I’ll try to sum it up here really quickly and hope for you to provide the pluses, should you have those, for alcohol. You already mentioned with strong emphasis that its normal thus right. And I don’t think either of the “facts” that we’re used to doing something (like smoking, before it was approached with honesty) or because others are doing it (like social media on the predatory and attention wrecking platforms) are good reasons, but I’ll accept that these are pluses to you.

So based on the homo economicus narrative we are rational and will make a rational choice, right? Then this matrix (a quick draft, for reference only, I hope you give me more minuses here than the buzz, the norm and the herd instinct) should work as the guiding light. https://imgur.com/a/NgV6dt9

Then we have the homo ephicus (ethical human with a twist of brutal praxis) that knows that human “mind” is actually an intuition making decisions and strategic reasoning and excuses and post-hoc justifications (thanks Jon Haidt & Hume) we use to lie to ourselves and to our societies.

So with the lingo of THN: normal =! right

human =! reason

human === lying

But sorry, I can’t do this more clearly as the homo economicus world is putting immense pressure on the cog, I’m positioned to be.

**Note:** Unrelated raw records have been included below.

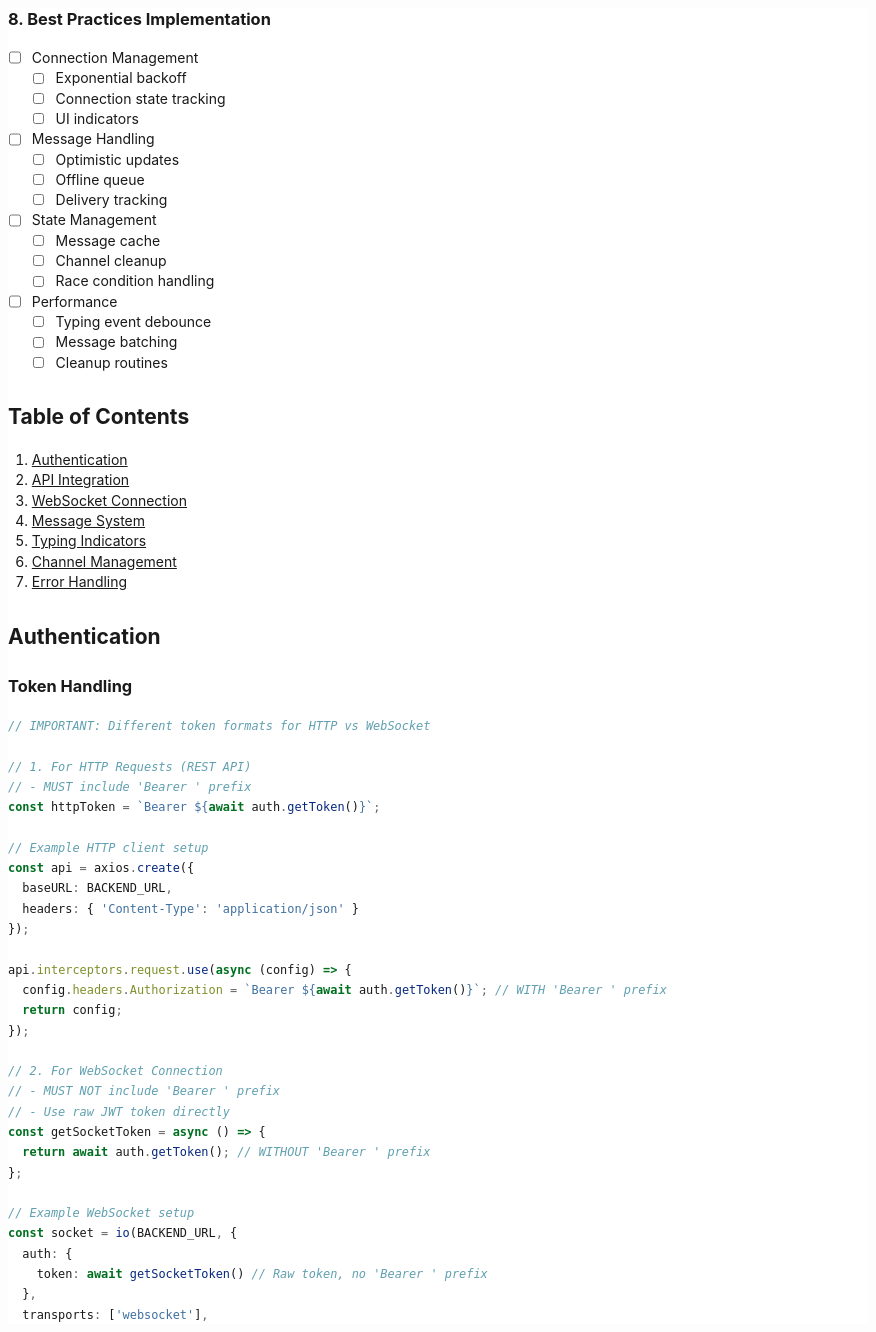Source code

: ### 8. Best Practices Implementation
- [ ] Connection Management
  - [ ] Exponential backoff
  - [ ] Connection state tracking
  - [ ] UI indicators
- [ ] Message Handling
  - [ ] Optimistic updates
  - [ ] Offline queue
  - [ ] Delivery tracking
- [ ] State Management
  - [ ] Message cache
  - [ ] Channel cleanup
  - [ ] Race condition handling
- [ ] Performance
  - [ ] Typing event debounce
  - [ ] Message batching
  - [ ] Cleanup routines

## Table of Contents
1. [Authentication](#authentication)
2. [API Integration](#api-integration)
3. [WebSocket Connection](#websocket-connection)
4. [Message System](#message-system)
5. [Typing Indicators](#typing-indicators)
6. [Channel Management](#channel-management)
7. [Error Handling](#error-handling)

## Authentication

### Token Handling
```typescript
// IMPORTANT: Different token formats for HTTP vs WebSocket

// 1. For HTTP Requests (REST API)
// - MUST include 'Bearer ' prefix
const httpToken = `Bearer ${await auth.getToken()}`;

// Example HTTP client setup
const api = axios.create({
  baseURL: BACKEND_URL,
  headers: { 'Content-Type': 'application/json' }
});

api.interceptors.request.use(async (config) => {
  config.headers.Authorization = `Bearer ${await auth.getToken()}`; // WITH 'Bearer ' prefix
  return config;
});

// 2. For WebSocket Connection
// - MUST NOT include 'Bearer ' prefix
// - Use raw JWT token directly
const getSocketToken = async () => {
  return await auth.getToken(); // WITHOUT 'Bearer ' prefix
};

// Example WebSocket setup
const socket = io(BACKEND_URL, {
  auth: {
    token: await getSocketToken() // Raw token, no 'Bearer ' prefix
  },
  transports: ['websocket'],
```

I’ll keep you in mind should I have the time to make this bit better.

I’ve never argued against the negative psychology of the minority. And understand the how it affects substance dependence. In fact I’ve talked about the psychological effects of addiction many times before on HN and have studied it in detail. Likely more than yourself owing to the fact that I also know there’s a chemical dependence component of alcohol addiction in the worst cases, which you’ve neglected to mention.

But I was never talking about addicts. I was talking about the majority of people who drive. And this is why you keep getting replies from me after your silly strawman arguments that all drinkers are alcoholics who need the government to save them.

The point you keep ignoring is that you’re repeatedly just talking about the minority and them extrapolating that like it’s equivalent to smoking. And that is simply just your own prejudices in action.

Take the cake example I keep making and you keep ignoring. People comfort eat. People get addicted to sugar. People get fat from sugar and cause a huge burden on health services, and cut their own lives short. But you’re not advocating the outright ban of sugar. Why? Because it can be consumed responsibly. And that’s the crux of the matter.

And even if we take your silly pop-science comparison with smoking, the end conclusion is still the same; smoking isn’t illegal either. It’s just heavily regulated )just like alcohol already is). So by your own silly comparison, you’re effectively just arguing for the status quo.